» **EXTRACTED TEXT**:
Under full cost accounting rules, total capitalized costs are limited to a ceiling equal to the present value of estimated future net revenues, discounted at 10% per annum, plus cost of properties not being amortized plus the lower of cost or fair value of unevaluated properties less income tax effects (the “ceiling limitation”). We perform a quarterly ceiling test to evaluate whether the net book value of our full cost pool exceeds the ceiling limitation. The ceiling test is performed separately for our U.S. and Canadian cost centers. If capitalized costs (net of accumulated depreciation, depletion and amortization) less related deferred taxes are greater than the discounted future net revenues or ceiling limitation, a write-down or impairment of the full cost pool is required. A write-down of the carrying value of the full cost pool is a non-cash charge that reduces earnings and impacts stockholders’ equity in the period of occurrence and typically results in lower depreciation, depletion and amortization expense in future periods. Once incurred, a write-down is not reversible at a later date.

» **THE TASK**: Condense the paragraph of the full cost accounting text beginning "Under full cost accounting rules" into a short bulleted list that keeps its main facts. The listing that follows plays no part in this exercise.

» **DATASET CONTENT**:
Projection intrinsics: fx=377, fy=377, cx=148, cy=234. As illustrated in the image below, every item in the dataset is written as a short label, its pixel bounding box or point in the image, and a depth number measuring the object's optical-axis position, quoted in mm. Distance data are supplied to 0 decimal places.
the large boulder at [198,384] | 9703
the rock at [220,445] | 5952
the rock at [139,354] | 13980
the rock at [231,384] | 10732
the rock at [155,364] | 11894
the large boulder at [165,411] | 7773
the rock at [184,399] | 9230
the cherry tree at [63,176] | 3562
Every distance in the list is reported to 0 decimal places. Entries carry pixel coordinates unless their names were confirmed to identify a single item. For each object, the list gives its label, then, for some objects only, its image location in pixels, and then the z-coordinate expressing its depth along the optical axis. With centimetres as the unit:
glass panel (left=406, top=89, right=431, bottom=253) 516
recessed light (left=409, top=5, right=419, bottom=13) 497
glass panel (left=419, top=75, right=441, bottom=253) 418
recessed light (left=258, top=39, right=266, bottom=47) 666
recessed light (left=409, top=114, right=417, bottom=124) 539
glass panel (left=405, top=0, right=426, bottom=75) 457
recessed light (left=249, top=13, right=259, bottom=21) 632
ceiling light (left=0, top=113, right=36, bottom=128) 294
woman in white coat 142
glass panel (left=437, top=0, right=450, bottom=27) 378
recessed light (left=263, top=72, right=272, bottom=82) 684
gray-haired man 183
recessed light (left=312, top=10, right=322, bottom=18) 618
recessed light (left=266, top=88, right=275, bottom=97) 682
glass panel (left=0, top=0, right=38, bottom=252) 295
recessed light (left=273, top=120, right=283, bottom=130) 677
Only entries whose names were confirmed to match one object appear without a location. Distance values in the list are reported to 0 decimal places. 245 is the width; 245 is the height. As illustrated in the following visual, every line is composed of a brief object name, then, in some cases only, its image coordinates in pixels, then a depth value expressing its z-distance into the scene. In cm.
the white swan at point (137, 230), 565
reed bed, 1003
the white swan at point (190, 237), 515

--

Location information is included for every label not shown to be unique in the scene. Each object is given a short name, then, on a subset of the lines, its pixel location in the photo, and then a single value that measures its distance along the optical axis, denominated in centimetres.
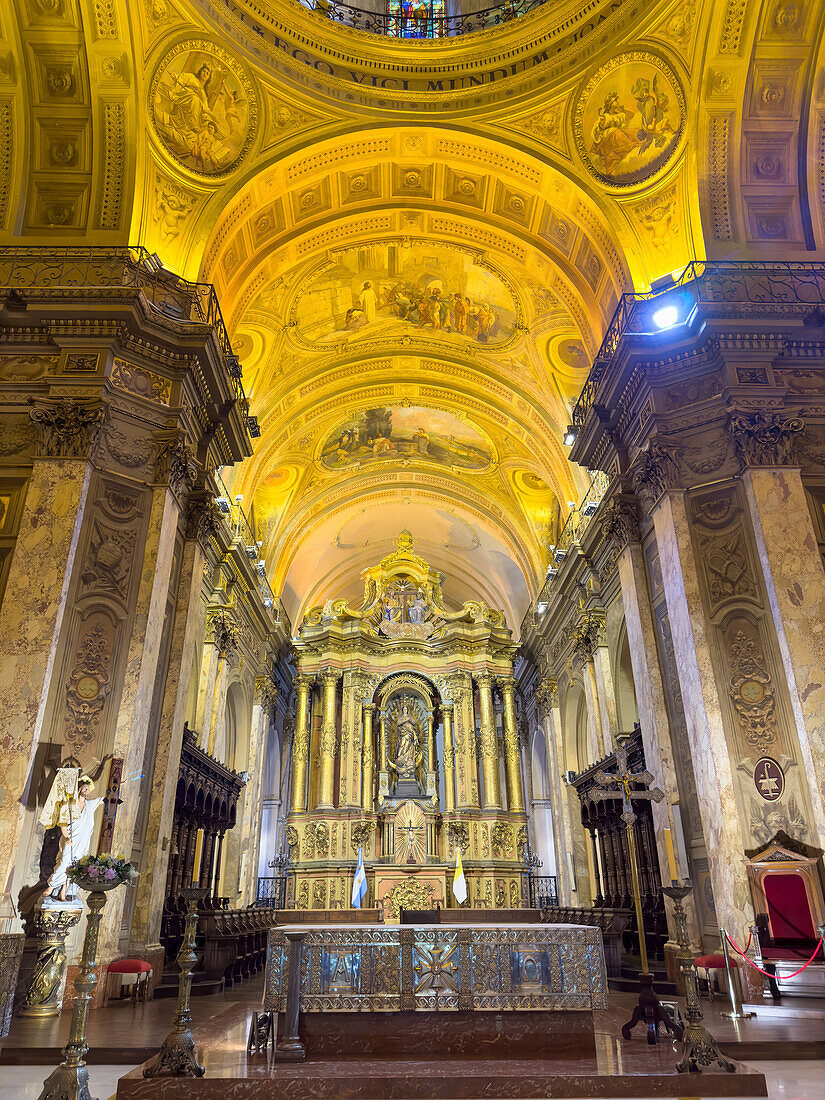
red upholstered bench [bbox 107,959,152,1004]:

» **TASK RESPONSE**:
- Capitalized costs are capped by a "ceiling limitation": the present value of estimated future net revenues (discounted at 10% per year), plus the cost of properties not being amortized, plus the lower of cost or fair value of unevaluated properties, less income tax effects.
- A ceiling test is run every quarter, separately for the U.S. and Canadian cost centers, to check whether the full cost pool's net book value exceeds that limit.
- If net capitalized costs less related deferred taxes exceed the ceiling, the full cost pool must be written down.
- The write-down is a non-cash charge that lowers earnings and stockholders' equity in that period and usually reduces future depreciation, depletion and amortization expense.
- A write-down cannot be reversed later.